* _Your task_
Rewrite the listing below, replacing "city" with "town" and changing nothing else. Leave the pictures out of your version.
═══ Data shown ═══
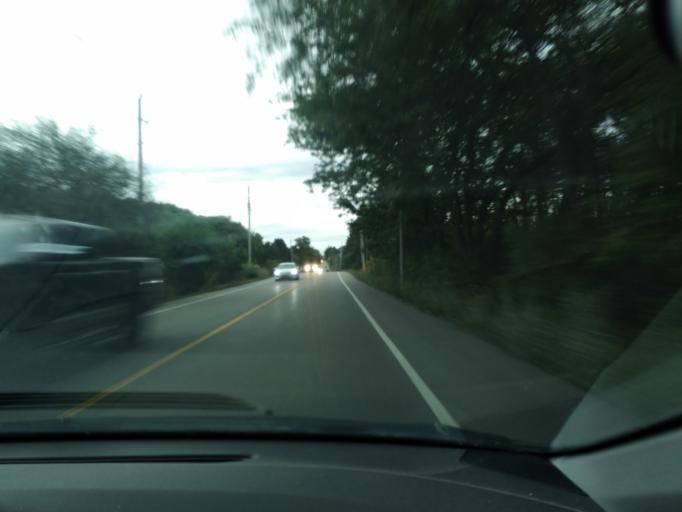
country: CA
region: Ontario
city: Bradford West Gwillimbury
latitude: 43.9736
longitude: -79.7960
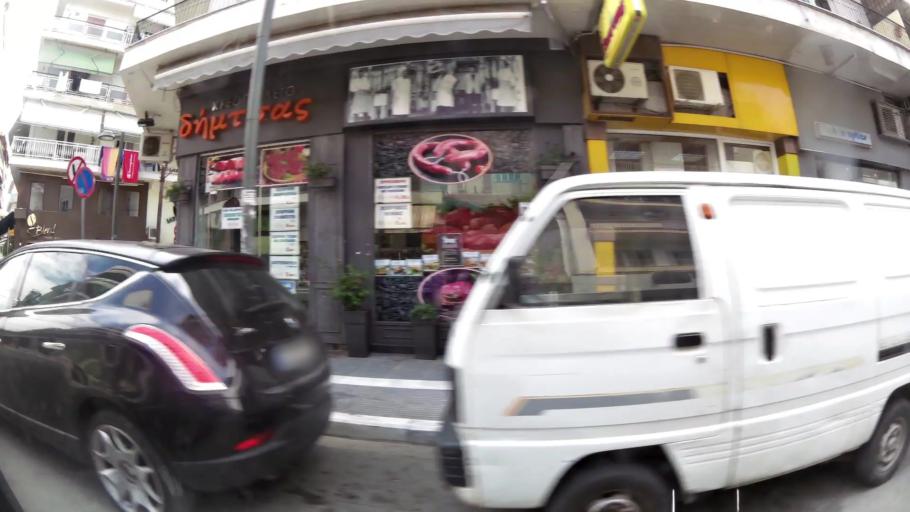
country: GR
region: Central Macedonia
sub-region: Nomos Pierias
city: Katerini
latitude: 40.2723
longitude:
═══
* _Response to this exercise_
country: CA
region: Ontario
town: Bradford West Gwillimbury
latitude: 43.9736
longitude: -79.7960
country: GR
region: Central Macedonia
sub-region: Nomos Pierias
town: Katerini
latitude: 40.2723
longitude:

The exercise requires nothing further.